_TEXT BLOCK_
We present the case of a 57-year-old male with hepatic metastases five years after distal pancreatectomy for pancreatic glucagonoma. During a 2.5-year SSA therapy period, the metastatic tumors progressed very slowly. No new distant extrahepatic metastases emerged. A curative hepatectomy was performed safely, and the postoperative course was uneventful.

Glucagonoma is a rare hormonally active NET that causes excess glucagon secretion, with an incidence of 1 in 20 million people worldwide (6). Pancreatic glucagonoma accounts for only 2–7% of PNETs. The most frequent site of this tumor is not the pancreatic head but the body and tail of the pancreas (7). The symptoms that emerge in symptomatic (functional) PNETs are key to the diagnosis of this disease. However, asymptomatic (nonfunctional) glucagonomas account for 26.7% of all cases (7), and early diagnosis of asymptomatic cases is generally difficult. In addition, because the initial symptoms of glucagonoma syndrome are often subtle and nonspecific, the diagnosis is typically made when metastases in the liver, regional, or cervical lymph nodes (8), bones, or lungs (9) have already developed.

Although our patient was asymptomatic, the tumor was discovered incidentally on a CT scan; thus, the patient underwent tumor resection surgery, which allowed us to diagnose the disease at an early stage. Patients with pancreatic glucagonomas often achieve prolonged survival with multidisciplinary treatment, even in the presence of distant metastases (10)—up to 21 years in one published case (11). Two approved SSAs (lanreotide and octreotide) are recommended for the initial treatment of functional pancreatic neuro-endocrine neoplasms, except for carcinoid syndromes, gastrinomas, insulinomas, and adreno-corticotropinomas (12). With the use of SSAs, the rashes and NME can be controlled in 50–90% of cases, and glucagonoma syndromes, such as weight loss, abdominal pain, and diarrhea, usually improve (12). One study also measured tumor size before and during treatment to determine whether SSA affected tumor growth and found that tumors stabilized in 14 patients and increased only in the remaining two (13). Although it is difficult to determine whether the stability of tumor size in most patients is directly related to the administration of SSAs, this association cannot be completely ruled out.

In the present case, the patient had recurrent liver metastases after radical surgery, but SSA enabled stable control of the tumor size for more than two years. A previous study has suggested that in patients with PNETs and unresectable liver metastases, primary tumor resection is associated with improved survival (14). Further, preoperative or postoperative radical and debulking procedures are considered important for the long-term prognosis of PNETs (15).

_EXCERPTED DATA_
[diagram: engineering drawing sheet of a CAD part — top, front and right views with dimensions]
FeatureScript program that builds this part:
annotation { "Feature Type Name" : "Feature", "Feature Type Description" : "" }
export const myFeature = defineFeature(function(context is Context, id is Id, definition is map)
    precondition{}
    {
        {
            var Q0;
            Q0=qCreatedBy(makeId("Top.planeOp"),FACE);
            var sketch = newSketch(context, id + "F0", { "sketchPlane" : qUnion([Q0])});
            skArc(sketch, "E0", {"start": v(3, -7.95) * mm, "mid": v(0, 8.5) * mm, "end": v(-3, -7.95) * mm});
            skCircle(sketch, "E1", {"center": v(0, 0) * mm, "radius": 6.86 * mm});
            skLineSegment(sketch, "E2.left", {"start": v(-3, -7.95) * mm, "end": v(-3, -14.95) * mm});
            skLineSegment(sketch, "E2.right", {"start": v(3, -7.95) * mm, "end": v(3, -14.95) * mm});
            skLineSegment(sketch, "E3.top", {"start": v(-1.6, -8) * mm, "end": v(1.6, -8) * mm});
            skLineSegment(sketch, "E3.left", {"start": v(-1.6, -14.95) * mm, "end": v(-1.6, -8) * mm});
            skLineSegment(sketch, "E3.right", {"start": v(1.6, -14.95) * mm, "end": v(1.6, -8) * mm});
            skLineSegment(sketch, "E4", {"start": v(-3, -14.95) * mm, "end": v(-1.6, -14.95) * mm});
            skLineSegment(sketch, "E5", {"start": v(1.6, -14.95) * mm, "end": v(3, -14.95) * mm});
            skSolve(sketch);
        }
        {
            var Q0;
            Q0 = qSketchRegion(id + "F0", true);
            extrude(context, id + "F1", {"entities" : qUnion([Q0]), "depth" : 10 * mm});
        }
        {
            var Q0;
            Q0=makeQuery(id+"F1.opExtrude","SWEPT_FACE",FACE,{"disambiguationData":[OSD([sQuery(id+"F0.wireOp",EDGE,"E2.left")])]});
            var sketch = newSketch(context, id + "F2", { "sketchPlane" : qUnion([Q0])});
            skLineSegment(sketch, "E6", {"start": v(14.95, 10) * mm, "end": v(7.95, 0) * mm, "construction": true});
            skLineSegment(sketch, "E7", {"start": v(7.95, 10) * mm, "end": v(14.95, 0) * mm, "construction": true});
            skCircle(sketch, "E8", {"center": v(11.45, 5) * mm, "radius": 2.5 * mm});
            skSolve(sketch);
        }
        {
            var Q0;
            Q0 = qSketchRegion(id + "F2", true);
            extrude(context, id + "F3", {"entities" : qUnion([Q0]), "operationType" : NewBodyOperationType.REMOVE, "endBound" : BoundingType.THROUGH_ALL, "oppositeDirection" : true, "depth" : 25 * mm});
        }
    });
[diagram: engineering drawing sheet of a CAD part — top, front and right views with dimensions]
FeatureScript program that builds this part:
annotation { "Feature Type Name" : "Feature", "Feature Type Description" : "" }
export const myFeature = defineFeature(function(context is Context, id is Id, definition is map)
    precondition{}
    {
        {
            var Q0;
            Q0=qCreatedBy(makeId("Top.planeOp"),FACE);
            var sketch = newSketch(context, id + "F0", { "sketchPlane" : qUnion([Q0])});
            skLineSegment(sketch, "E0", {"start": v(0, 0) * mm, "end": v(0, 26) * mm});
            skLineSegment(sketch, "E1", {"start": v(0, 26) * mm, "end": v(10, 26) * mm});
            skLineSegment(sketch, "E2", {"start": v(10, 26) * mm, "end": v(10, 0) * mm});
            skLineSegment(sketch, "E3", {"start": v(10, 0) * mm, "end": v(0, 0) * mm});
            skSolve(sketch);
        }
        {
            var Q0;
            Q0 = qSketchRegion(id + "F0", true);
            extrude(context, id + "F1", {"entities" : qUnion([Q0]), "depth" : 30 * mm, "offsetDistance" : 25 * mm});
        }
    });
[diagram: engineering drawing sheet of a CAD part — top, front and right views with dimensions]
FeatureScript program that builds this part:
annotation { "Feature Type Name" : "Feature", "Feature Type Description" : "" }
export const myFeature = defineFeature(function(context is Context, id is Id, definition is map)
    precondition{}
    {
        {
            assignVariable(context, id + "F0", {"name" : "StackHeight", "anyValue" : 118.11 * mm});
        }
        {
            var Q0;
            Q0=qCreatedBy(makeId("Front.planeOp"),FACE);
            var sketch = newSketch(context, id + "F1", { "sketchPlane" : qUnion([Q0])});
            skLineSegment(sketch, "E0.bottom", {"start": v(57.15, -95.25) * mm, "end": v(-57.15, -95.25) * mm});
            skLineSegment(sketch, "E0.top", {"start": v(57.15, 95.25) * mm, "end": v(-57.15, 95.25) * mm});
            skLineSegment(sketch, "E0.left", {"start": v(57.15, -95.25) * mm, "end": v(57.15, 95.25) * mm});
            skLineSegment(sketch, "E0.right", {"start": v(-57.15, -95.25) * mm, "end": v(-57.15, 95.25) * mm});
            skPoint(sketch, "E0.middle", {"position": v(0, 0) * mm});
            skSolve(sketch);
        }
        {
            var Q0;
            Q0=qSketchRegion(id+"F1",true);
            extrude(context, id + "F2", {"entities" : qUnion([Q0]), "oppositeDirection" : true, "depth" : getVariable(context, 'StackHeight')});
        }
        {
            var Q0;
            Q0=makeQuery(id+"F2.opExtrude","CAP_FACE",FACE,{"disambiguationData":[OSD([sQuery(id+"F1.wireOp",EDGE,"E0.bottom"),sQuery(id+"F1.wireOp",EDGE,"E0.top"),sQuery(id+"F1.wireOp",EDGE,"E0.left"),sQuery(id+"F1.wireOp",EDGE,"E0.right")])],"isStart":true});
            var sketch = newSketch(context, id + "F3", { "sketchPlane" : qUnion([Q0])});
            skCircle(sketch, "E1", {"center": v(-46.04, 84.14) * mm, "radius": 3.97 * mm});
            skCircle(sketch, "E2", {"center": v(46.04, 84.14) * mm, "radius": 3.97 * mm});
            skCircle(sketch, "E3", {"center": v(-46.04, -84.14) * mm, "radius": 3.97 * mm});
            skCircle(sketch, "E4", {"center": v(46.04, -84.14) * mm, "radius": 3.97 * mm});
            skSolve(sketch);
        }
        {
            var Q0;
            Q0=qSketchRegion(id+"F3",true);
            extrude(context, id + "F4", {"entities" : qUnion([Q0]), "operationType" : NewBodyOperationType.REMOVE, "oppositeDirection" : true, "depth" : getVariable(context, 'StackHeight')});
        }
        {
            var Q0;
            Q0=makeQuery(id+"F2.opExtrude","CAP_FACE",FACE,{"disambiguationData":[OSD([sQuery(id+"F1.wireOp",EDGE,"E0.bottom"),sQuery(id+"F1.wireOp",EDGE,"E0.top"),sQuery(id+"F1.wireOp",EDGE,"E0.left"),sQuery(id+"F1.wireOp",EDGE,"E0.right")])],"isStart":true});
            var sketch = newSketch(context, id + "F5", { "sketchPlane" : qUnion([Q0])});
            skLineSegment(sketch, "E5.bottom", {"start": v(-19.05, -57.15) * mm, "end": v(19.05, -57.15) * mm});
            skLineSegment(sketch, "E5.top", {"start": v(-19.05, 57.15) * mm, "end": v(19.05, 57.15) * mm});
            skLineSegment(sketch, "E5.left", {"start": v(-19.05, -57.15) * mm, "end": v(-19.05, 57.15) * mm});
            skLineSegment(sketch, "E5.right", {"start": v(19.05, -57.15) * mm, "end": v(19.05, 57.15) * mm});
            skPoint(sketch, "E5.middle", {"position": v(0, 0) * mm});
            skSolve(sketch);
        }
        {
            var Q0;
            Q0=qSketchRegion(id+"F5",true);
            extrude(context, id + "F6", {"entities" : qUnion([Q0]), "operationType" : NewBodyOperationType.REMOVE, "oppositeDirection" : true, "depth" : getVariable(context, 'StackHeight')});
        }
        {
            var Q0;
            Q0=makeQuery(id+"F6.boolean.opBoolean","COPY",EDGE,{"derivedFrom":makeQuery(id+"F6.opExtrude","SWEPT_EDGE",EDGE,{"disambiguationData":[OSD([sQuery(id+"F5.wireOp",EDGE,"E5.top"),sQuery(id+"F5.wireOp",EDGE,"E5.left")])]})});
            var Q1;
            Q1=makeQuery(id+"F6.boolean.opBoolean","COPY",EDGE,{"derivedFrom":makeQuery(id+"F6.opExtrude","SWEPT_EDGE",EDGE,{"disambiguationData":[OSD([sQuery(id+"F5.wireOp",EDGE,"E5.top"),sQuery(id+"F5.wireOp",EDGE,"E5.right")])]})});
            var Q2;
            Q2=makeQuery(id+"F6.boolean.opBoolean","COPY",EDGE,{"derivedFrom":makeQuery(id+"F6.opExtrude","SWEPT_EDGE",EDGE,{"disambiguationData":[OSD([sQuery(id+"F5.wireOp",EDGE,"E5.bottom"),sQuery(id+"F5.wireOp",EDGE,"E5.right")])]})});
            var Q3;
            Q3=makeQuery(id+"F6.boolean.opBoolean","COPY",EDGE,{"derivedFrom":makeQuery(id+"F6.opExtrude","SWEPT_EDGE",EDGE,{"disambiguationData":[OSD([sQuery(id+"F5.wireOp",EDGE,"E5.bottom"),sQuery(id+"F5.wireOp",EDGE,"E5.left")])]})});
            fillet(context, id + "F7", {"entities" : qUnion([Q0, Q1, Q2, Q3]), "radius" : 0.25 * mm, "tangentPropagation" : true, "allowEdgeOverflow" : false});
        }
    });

_APPLY WHAT YOU READ_
1 > From the glucagonoma case report above, reproduce the passage that begins at the words "In the present" and ends after the words "of PNETs (15).".
2 > According to the glucagonoma case report, what is the worldwide incidence of glucagonoma?
3 > Continue the glucagonoma case report, starting after its final sentence.

_ANSWERS TO THE EXERCISES_
1 >
In the present case, the patient had recurrent liver metastases after radical surgery, but SSA enabled stable control of the tumor size for more than two years. A previous study has suggested that in patients with PNETs and unresectable liver metastases, primary tumor resection is associated with improved survival (14). Further, preoperative or postoperative radical and debulking procedures are considered important for the long-term prognosis of PNETs (15).

2 > 1 in 20 million people

3 >
An established treatment strategy for pancreatic glucagonoma recurrence remains controversial. Aggressive resection is considered beneficial when technically feasible (16). No evidence exists for hepatic resection of glucagonomas with liver metastases. However, liver resection has been found to improve cancer-specific survival (CSS) and OS in patients with PNETs with simultaneous hepatic metastases. In a previous study, 1-year CSS rates were 95.5% and 74%, and 3-year OS rates were 95.5% and 48.5% in surgery and non-surgery groups, respectively (17).

Currently, no strict criteria exist for the optimal timing from drug therapy to surgery for liver metastases after surgery of the primary glucagonoma. Moreover, while resection without residuals on imaging may have an impact on prognosis, it is important to confirm long-term prognosis after hepatic resection. Taking advantage of our multidisciplinary expertise, we decided on surgery based on the absence of distant metastases outside of the liver following long-term chemotherapy. To date, the patient has had no recurrence, but further long-term follow-up is needed.

 

 

CONCLUSIONS

 

Multidisciplinary treatment using both pharmaco-therapy and surgery for pancreatic glucagonoma is important to achieve a long-term favorable prognosis. Curative surgery may be considered for patients with recurrent liver metastases from PNETs.

 

Acknowledgements

We would like to thank Editage (www.editage.jp) for English language editing.

 

Conflicts of Interest and Source of Funding

There is no conflict of interest in this study.